SLSA – short for Supply chain Levels for Software Artifacts and pronounced “salsa” for those inclined to add convenience vowels – aspires to provide security guidance and programmatic assurance to help defend the software build and deployment process.

Former ASIO boss warns on energy sector cyber
Date: 2021-06-21
Author: InnovationAus

Energy experts and a former ASIO chief have warned that Australia’s critical energy infrastructure was growing in complexity and vulnerability to cyber-attacks, but a commensurate uplift in resilience has not occurred.
Former ASIO director general and current chair of the Foreign Investment Review Board David Irvine said energy was one of many Australian sectors lacking sufficient cyber resilience, and that most local organisations are not “caring enough” about the new “tool of warfare”.
Progress is being made but not quickly enough, and Australia is vulnerable to sophisticated cyber attacks, Mr Irvine told an Australia Israel Chamber of Commerce Business lunch on Friday.

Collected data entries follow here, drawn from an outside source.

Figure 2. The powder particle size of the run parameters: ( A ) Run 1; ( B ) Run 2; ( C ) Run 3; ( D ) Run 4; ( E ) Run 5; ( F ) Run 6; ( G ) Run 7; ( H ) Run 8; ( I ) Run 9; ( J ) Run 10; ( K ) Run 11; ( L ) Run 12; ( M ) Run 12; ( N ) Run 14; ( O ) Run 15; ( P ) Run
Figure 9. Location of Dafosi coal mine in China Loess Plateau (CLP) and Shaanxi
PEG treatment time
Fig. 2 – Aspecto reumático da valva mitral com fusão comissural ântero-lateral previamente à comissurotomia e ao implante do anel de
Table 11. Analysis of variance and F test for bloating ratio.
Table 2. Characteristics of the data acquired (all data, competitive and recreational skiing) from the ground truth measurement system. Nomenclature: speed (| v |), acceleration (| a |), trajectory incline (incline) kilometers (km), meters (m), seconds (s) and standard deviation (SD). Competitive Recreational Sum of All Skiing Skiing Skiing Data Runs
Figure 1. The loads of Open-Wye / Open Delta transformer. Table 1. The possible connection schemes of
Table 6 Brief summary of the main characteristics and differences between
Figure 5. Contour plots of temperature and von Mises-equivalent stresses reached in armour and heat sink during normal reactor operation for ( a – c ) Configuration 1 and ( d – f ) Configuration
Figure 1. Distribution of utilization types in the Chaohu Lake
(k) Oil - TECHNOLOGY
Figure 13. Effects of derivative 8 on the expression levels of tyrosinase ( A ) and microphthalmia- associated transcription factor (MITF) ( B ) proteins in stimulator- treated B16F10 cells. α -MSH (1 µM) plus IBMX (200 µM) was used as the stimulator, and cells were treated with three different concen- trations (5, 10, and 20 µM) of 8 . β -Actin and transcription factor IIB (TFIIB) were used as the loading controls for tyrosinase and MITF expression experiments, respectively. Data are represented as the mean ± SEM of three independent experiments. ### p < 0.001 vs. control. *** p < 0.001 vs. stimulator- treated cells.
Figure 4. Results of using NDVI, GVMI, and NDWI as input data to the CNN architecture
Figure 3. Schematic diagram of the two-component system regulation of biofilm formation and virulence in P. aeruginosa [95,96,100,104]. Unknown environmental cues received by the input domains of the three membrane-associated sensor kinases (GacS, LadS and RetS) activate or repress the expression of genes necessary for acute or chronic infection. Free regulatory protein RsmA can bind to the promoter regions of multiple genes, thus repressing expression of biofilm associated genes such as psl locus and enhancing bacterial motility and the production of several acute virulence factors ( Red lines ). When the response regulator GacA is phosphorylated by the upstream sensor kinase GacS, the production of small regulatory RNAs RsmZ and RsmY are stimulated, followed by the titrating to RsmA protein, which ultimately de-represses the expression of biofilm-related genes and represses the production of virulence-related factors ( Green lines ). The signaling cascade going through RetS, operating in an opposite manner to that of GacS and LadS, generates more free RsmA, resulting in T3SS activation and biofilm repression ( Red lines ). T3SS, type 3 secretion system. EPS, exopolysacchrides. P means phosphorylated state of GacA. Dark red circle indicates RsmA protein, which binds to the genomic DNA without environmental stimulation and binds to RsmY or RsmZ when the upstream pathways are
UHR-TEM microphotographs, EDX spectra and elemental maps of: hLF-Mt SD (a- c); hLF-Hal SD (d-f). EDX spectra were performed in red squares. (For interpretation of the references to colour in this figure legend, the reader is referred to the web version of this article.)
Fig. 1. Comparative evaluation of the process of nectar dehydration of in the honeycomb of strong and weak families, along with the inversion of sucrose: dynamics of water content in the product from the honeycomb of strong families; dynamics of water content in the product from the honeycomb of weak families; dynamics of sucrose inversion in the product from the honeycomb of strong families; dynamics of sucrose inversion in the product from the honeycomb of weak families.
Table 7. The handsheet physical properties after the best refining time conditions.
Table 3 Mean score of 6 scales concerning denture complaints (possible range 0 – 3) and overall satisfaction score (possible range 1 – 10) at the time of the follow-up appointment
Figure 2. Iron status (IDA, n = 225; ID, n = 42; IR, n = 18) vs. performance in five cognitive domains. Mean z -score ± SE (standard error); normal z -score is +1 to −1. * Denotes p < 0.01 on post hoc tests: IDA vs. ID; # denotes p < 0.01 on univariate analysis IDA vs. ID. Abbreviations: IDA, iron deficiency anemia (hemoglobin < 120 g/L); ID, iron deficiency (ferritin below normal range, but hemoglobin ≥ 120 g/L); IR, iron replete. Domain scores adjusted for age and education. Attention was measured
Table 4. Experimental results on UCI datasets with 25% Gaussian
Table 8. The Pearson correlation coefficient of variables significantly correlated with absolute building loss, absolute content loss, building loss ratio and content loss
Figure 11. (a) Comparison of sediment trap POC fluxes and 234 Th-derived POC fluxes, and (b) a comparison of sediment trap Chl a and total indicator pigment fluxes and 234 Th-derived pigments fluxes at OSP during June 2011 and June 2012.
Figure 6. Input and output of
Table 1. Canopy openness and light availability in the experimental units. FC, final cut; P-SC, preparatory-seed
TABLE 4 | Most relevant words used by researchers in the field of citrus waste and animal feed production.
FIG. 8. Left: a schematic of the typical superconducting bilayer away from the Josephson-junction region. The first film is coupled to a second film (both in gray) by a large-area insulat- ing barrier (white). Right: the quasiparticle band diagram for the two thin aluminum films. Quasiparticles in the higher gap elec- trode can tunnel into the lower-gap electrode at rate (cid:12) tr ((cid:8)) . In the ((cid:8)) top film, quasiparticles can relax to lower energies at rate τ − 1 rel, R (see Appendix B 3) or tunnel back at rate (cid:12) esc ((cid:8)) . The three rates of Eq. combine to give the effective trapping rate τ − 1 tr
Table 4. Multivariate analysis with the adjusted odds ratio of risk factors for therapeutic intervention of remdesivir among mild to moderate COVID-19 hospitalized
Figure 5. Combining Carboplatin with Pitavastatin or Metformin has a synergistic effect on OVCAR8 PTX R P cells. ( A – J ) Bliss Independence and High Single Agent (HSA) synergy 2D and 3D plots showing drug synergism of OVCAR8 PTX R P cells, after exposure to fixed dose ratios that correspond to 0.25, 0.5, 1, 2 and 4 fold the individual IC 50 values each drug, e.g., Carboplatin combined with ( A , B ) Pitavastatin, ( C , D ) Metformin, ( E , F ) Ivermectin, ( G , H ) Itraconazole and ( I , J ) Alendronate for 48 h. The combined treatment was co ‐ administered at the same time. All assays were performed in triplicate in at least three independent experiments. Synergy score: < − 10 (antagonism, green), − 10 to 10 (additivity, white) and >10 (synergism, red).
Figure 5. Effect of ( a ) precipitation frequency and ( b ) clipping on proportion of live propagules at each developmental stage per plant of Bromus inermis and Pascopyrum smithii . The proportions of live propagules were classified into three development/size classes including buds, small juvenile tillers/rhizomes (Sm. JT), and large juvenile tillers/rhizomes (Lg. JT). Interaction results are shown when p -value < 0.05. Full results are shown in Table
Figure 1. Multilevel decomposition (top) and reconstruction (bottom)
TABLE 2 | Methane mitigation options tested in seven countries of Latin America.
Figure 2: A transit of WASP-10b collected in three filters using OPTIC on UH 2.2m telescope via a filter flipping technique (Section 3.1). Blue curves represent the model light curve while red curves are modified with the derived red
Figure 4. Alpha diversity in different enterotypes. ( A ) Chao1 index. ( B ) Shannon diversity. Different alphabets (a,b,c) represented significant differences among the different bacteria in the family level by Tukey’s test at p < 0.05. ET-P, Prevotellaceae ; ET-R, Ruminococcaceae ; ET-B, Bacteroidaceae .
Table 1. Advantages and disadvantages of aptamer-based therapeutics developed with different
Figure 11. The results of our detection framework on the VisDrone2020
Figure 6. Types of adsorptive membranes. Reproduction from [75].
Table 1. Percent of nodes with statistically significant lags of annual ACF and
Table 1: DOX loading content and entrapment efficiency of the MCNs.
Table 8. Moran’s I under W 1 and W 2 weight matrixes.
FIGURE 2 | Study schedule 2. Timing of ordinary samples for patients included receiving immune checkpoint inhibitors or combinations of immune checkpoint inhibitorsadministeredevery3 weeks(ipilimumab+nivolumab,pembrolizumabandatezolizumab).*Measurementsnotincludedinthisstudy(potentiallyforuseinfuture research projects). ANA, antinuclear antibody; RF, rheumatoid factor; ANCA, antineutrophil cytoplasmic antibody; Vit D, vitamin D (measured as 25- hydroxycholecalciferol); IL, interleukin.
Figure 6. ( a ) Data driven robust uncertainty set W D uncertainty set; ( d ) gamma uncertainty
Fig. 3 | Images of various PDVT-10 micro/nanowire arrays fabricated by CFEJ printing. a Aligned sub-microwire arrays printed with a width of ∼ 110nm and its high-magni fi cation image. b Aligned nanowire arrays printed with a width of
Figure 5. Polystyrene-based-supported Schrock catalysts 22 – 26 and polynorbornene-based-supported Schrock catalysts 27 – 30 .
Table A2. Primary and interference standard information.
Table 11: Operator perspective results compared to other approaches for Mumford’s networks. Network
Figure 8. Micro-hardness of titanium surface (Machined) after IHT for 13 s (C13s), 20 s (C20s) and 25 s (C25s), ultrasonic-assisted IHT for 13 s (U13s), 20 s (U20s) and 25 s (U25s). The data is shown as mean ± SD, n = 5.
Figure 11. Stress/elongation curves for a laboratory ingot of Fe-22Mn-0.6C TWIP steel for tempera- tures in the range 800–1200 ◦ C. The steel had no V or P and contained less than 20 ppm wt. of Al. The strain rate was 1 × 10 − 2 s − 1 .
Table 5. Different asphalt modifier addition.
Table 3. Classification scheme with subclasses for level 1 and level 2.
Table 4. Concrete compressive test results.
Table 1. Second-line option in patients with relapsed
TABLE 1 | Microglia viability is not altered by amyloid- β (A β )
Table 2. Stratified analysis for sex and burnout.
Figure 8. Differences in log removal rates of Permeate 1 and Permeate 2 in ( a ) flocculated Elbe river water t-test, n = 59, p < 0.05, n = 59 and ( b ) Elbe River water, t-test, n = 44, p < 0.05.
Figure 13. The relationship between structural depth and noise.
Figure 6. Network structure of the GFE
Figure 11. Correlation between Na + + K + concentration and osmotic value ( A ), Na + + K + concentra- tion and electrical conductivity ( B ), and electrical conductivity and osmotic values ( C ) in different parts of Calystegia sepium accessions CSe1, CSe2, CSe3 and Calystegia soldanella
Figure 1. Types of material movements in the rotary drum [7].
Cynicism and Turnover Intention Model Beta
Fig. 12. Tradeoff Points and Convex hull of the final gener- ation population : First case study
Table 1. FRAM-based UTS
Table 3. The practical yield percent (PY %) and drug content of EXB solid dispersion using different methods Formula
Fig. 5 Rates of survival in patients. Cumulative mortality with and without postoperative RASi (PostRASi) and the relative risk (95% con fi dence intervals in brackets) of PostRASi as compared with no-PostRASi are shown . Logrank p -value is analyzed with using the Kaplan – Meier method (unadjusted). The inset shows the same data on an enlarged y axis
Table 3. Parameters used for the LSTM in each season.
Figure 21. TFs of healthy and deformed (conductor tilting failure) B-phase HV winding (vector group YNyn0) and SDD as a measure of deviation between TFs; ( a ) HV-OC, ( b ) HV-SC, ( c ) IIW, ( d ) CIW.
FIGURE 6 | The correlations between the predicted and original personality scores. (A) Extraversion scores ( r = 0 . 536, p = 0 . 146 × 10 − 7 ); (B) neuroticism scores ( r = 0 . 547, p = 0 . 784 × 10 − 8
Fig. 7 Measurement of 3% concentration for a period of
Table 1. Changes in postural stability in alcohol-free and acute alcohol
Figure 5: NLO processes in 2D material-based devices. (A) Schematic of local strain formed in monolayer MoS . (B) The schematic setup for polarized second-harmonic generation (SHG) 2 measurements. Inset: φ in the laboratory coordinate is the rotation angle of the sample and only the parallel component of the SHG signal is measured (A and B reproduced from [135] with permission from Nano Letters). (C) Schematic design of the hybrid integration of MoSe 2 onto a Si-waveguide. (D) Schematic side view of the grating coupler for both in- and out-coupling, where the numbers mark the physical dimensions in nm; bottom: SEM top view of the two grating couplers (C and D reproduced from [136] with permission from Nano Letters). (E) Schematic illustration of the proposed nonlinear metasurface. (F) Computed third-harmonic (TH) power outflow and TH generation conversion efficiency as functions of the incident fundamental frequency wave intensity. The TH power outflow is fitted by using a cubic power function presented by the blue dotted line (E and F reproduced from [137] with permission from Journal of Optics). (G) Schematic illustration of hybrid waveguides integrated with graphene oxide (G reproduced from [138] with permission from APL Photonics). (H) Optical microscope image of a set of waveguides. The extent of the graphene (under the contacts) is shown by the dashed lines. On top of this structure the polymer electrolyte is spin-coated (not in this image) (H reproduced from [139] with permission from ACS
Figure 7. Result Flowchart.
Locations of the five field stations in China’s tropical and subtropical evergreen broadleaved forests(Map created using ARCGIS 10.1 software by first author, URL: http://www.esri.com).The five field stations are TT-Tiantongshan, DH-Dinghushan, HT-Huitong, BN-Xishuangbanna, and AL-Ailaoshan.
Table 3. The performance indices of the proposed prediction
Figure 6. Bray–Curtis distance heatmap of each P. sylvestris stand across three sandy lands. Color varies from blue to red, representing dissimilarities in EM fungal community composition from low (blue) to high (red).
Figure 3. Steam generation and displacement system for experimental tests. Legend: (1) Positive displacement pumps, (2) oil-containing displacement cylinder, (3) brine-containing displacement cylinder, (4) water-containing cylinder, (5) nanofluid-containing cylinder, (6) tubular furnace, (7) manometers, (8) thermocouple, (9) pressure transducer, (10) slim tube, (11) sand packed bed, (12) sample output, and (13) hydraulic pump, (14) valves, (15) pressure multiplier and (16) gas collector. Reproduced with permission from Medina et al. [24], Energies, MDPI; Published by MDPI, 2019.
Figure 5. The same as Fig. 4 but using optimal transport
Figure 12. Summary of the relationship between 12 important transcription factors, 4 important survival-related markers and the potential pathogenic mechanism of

ASB-2021.0121 – Microsoft Edge (Chromium-based): Execute arbitrary code/commands – Remote with user interaction

Microsoft released an update for Edge, the default internet browser for Windows 10. A vulnerability that could lead to remote code execution was addressed.

ESB-2021.2208 – wireshark: Multiple vulnerabilities

9 vulnerabilities were addressed in Wireshark, a commonly used packet analyser.

ESB-2021.2212 – Thunderbird: Multiple vulnerabilities

Multiple vulnerabilities were addressed in Mozilla Thunderbird, these could lead to cross-site scripting attacks and code execution.


Stay safe, stay patched and have a good weekend!